The New City production began tentatively, but as they settled in to the opening night show, each (exceedingly well-cast) actor shone. Jezior makes a welcome return to the Philadelphia stage after an extended absence, conveying Artie’s anger and strength with remarkable emotional control.

But the play, and the surrounding performances, kick into another gear with the arrival at the dinner table of prodigal son Victor (the masterfully intense Allen Radway).

“He seems a bit tightly wound,” says Aunt Bobbie.

“Tightly wound?
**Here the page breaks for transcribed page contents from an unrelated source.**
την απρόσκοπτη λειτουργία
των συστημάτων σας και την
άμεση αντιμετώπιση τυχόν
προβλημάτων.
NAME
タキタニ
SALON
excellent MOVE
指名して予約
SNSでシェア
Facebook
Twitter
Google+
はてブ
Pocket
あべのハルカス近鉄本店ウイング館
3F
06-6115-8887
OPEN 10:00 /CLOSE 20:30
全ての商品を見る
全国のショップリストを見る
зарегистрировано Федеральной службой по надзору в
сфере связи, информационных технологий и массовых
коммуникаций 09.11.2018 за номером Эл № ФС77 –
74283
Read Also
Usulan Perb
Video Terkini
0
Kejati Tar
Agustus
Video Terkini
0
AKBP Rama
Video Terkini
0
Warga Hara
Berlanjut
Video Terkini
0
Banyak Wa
He’s coked up,” Kyle tells her.

Victor is the most profoundly affected by his mother’s passing, acting out with violence to himself and those around him. Newly released from jail after a destructive DUI, he’s sold his a playstation belonging to the son of his girlfriend (Ginger Dayle) for cocaine. One by one, he pushes away those around him, until he’s left alone onstage.
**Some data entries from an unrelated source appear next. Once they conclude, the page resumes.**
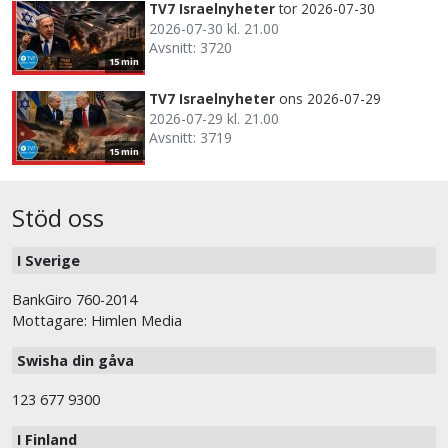
TV7 Israelnyheter
tor 2026-07-30
2026-07-30 kl. 21.00
Avsnitt: 3720
15 min
TV7 Israelnyheter
ons 2026-07-29
2026-07-29 kl. 21.00
Avsnitt: 3719
15 min
Stöd oss
I Sverige
BankGiro 760-2014
Mottagare: Himlen Media
Swisha din gåva
123 677 9300
I Finland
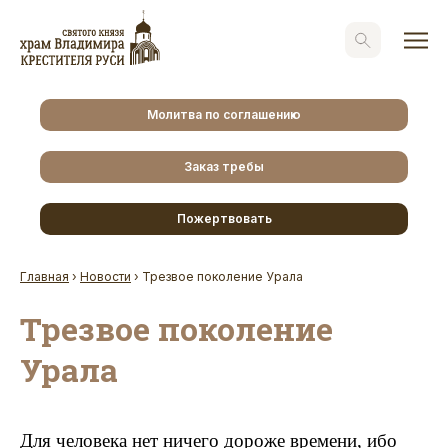
Молитва по соглашению
Заказ требы
Пожертвовать
Главная
›
Новости
›
Трезвое поколение Урала
Трезвое поколение
Урала
Для человека нет ничего дороже времени, ибо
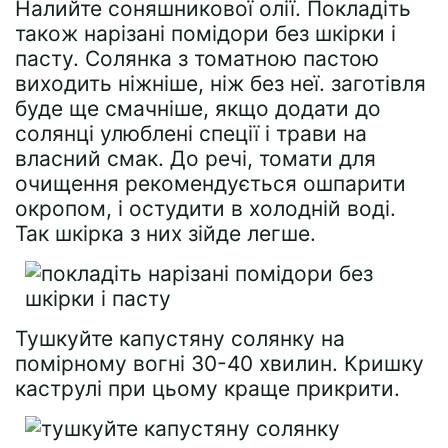
Налийте соняшникової олії. Покладіть
також нарізані помідори без шкірки і
пасту. Солянка з томатною пастою
виходить ніжніше, ніж без неї. заготівля
буде ще смачніше, якщо додати до
солянці улюблені спеції і трави на
власний смак. До речі, томати для
очищення рекомендується ошпарити
окропом, і остудити в холодній воді.
Так шкірка з них зійде легше.
Тушкуйте капустяну солянку на
помірному вогні 30-40 хвилин. Кришку
каструлі при цьому краще прикрити.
But just as AMERICAN SLIGO seems set to end with a satisfyingly unresolved dissipation, the uniquely structured work enters an extended, and equally satisfying, denouement.
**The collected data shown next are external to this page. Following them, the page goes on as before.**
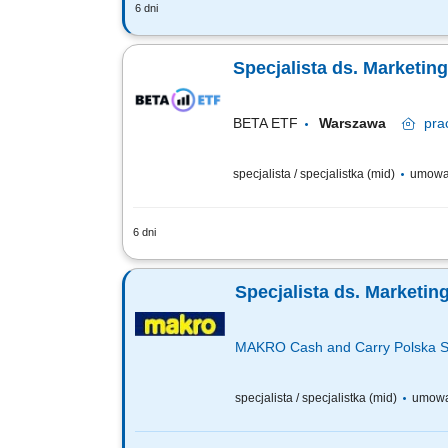
6 dni
Szukamy Marketing/ Trade Marketing Spe
dobrze czujesz się zarówno w świecie d
Specjalista ds. Marketin
BETA ETF
Warszawa
pra
specjalista / specjalistka (mid)
umowa
6 dni
Twój zakres obowiązków odpowiadasz za
edukacyjne oraz promocyjne w mediach 
Specjalista ds. Marketin
MAKRO Cash and Carry Polska S
specjalista / specjalistka (mid)
umowa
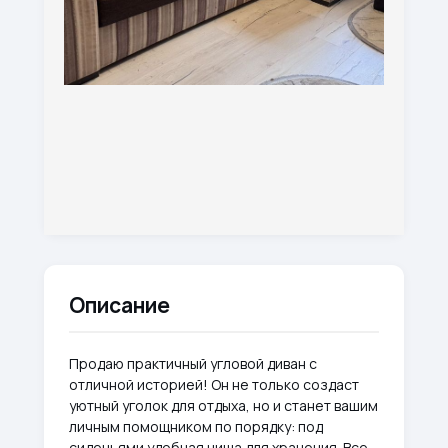
Описание
Продаю практичный угловой диван с
отличной историей! Он не только создаст
уютный уголок для отдыха, но и станет вашим
личным помощником по порядку: под
сиденьями удобная ниша для хранения. Все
It doesn’t effect the high quality of the play or production, but Rapp’s treatment of professional wrestling (“We might as well be ballerina’s in tutus”) lacks insight or truth, and serves only to move his plot and metaphors. Does anyone in 2007 (when the play is set) really believe that the events onstage are real? I live downstairs from a professional wrestler (and teacher of the art in a local school), and with brief interaction gained a respect for his vigorous training and attention to choreography and story. Wrestling is an American artform, and a more attentive work might explore it as such.

But if this treatment was disappointing, AMERICAN SLIGO is not. Director Aaron Cromie creates a slideshow of beautifully staged moments, not least the brilliantly chilling conclusion. May 30 to June 23, 2013. newcitystage.org.